● **Podany fragment**:
Transpiwo nikomu nie smakuje

Piwo Bud Light.
Piwo Bud Light. Zdjęcie ilustracyjne. / foto: domena publiczna
REKLAMA

Masowy bojkot promującej transseksualizm marki piwa Bud Light to jeden z nielicznych współcześnie przykładów tego, jak zdrowo myśląca większość może przeciwstawić się radykalnej mniejszości.

Podczas gdy nad Wisłą wciąż jeszcze przerabiamy gejowsko-lesbijski etap rewolucji obyczajowej w krajach zachodnich, bycie zwykłym homoseksualistą jest już dawno passé, a najwięcej atencji można uzyskać, dokonując samoidentyfikacji jako nastoletnia dziewczyna.

[Zapisane dane]

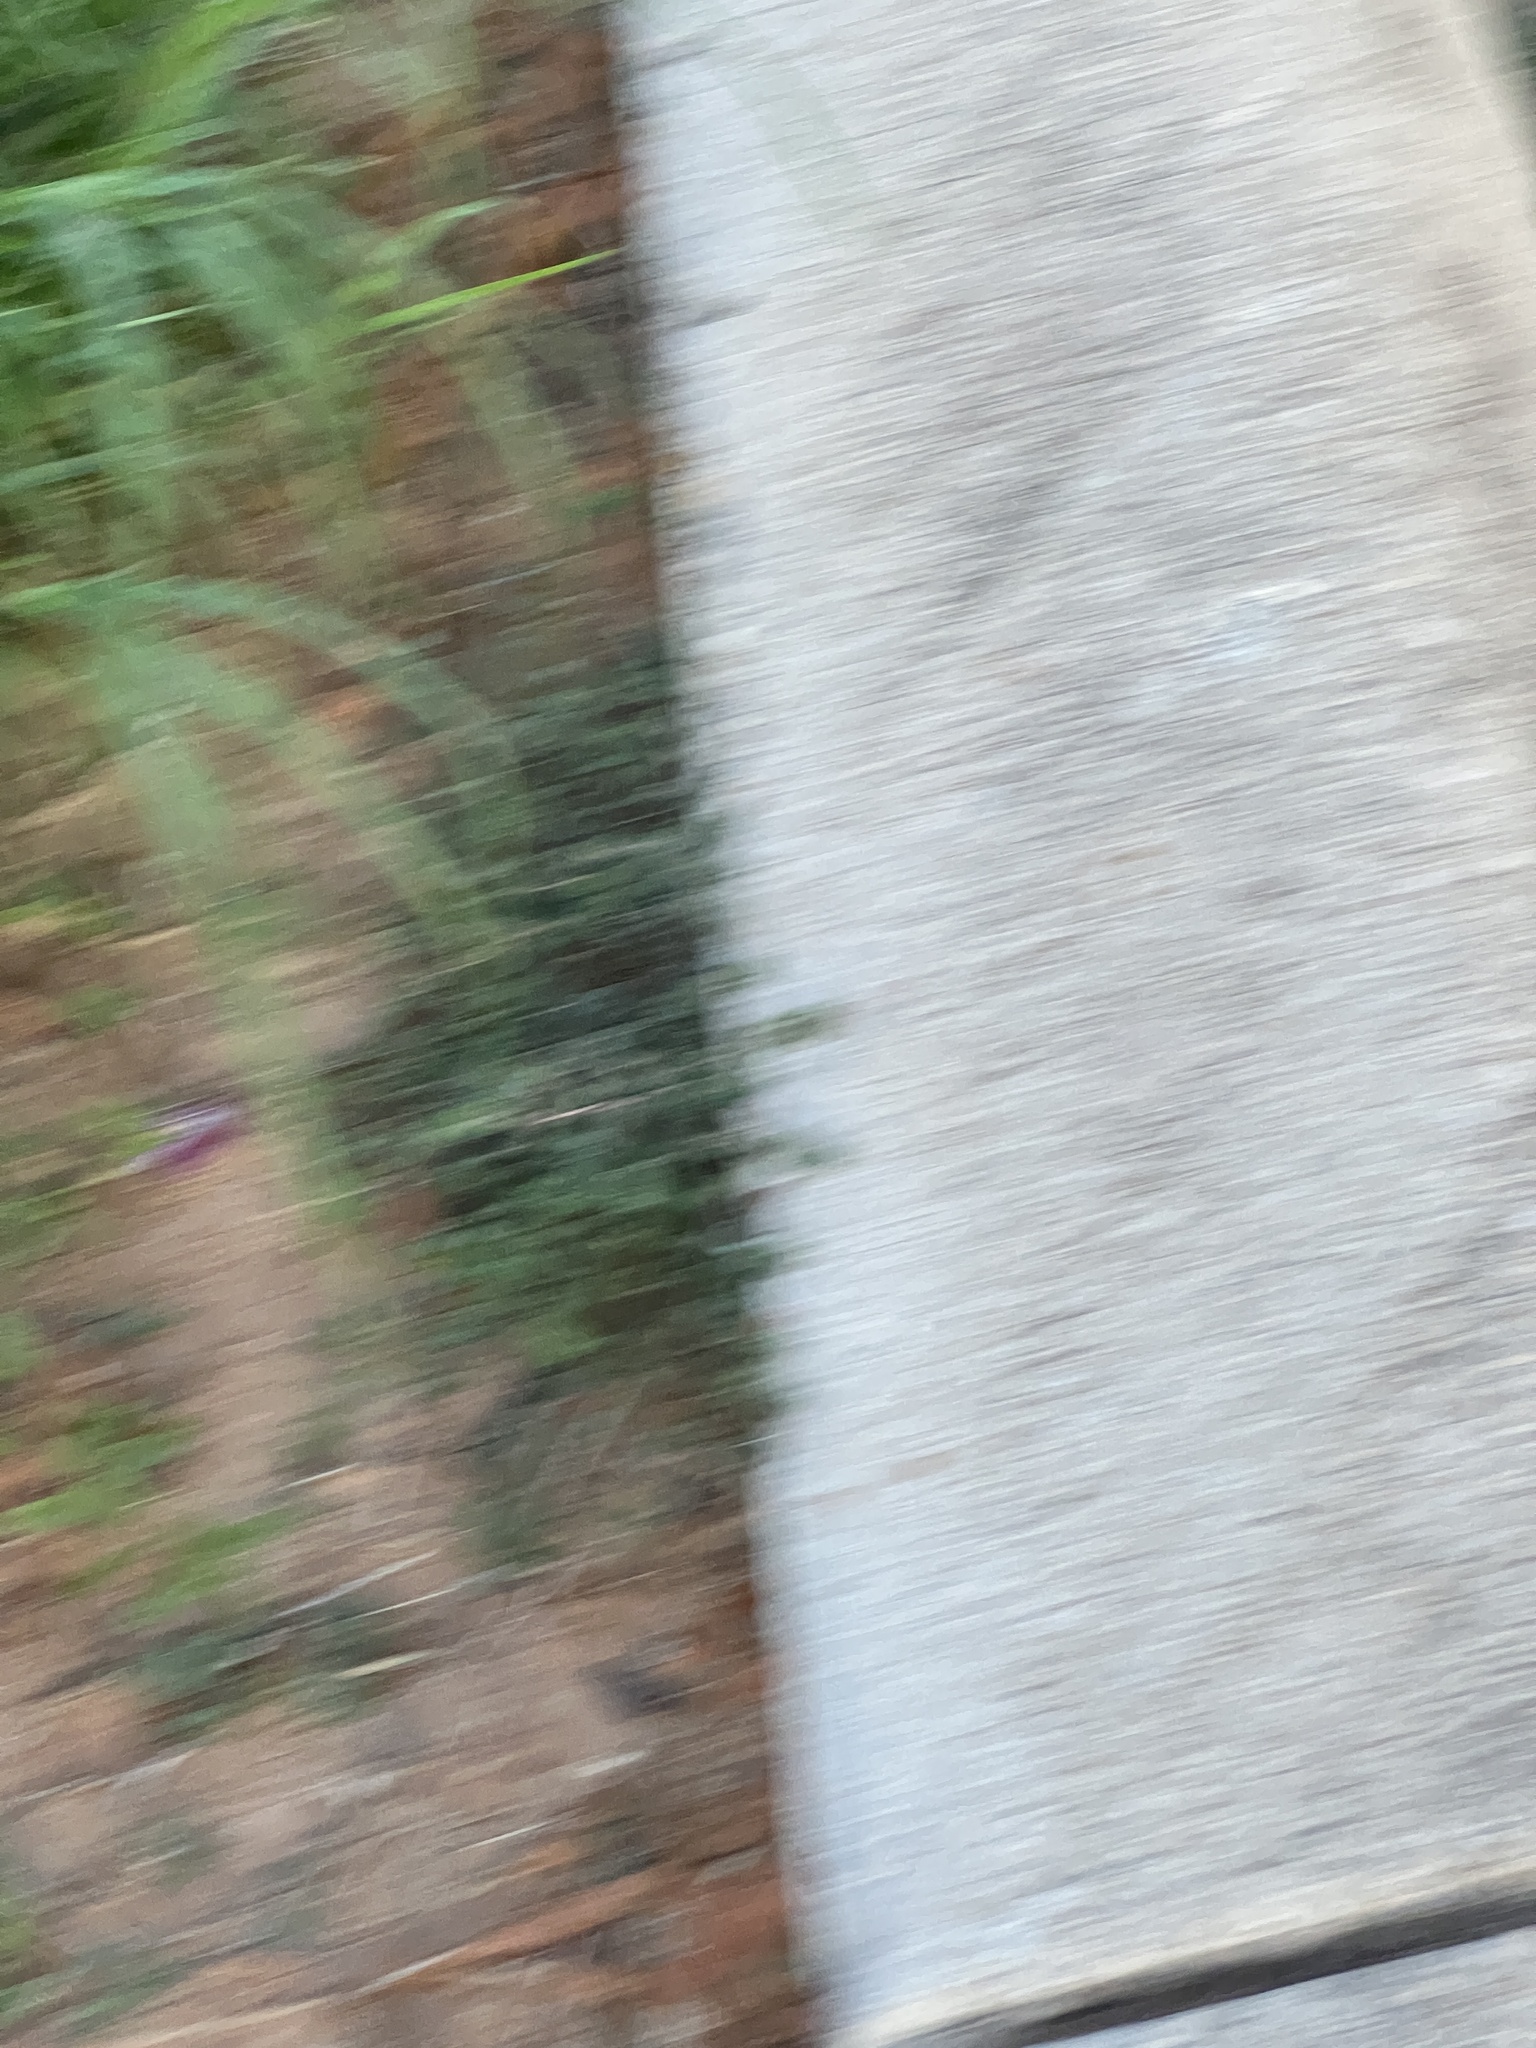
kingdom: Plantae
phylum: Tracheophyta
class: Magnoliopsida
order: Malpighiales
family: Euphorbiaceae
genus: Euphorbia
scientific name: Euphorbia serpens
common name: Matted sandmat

● **Zadania i ćwiczenia**:
a) Czy możesz powtórzyć słowo w słowo fragment tekstu o bojkocie Bud Light, wszystko od "Masowy bojkot promującej" w dół aż po "jako nastoletnia dziewczyna."?
b) Czy poprowadzisz dalej tekst o bojkocie piwa Bud Light, zaczynając tuż po jego ostatnim zdaniu?
Zestawienie pochodzi z innego źródła niż tekst o bojkocie Bud Light.

● **Wyniki zadań**:
a)
Masowy bojkot promującej transseksualizm marki piwa Bud Light to jeden z nielicznych współcześnie przykładów tego, jak zdrowo myśląca większość może przeciwstawić się radykalnej mniejszości.

Podczas gdy nad Wisłą wciąż jeszcze przerabiamy gejowsko-lesbijski etap rewolucji obyczajowej w krajach zachodnich, bycie zwykłym homoseksualistą jest już dawno passé, a najwięcej atencji można uzyskać, dokonując samoidentyfikacji jako nastoletnia dziewczyna.

b)
REKLAMA

Tak właśnie uczynił utrzymujący się z pracy aktora 26-letni Dylan Mulvaney, któremu sceniczne doświadczenie wydatnie pomogło w odegraniu wielkiego spektaklu pod nazwą „zmiana płci”. Począwszy od marca 2021 roku, szczupłej budowy Amerykanin objawił na chińskim TikToku, że właśnie zaczyna swoją podróż ku nowej tożsamości płciowej, a jego zaimki brzmią odtąd „ona/jej”.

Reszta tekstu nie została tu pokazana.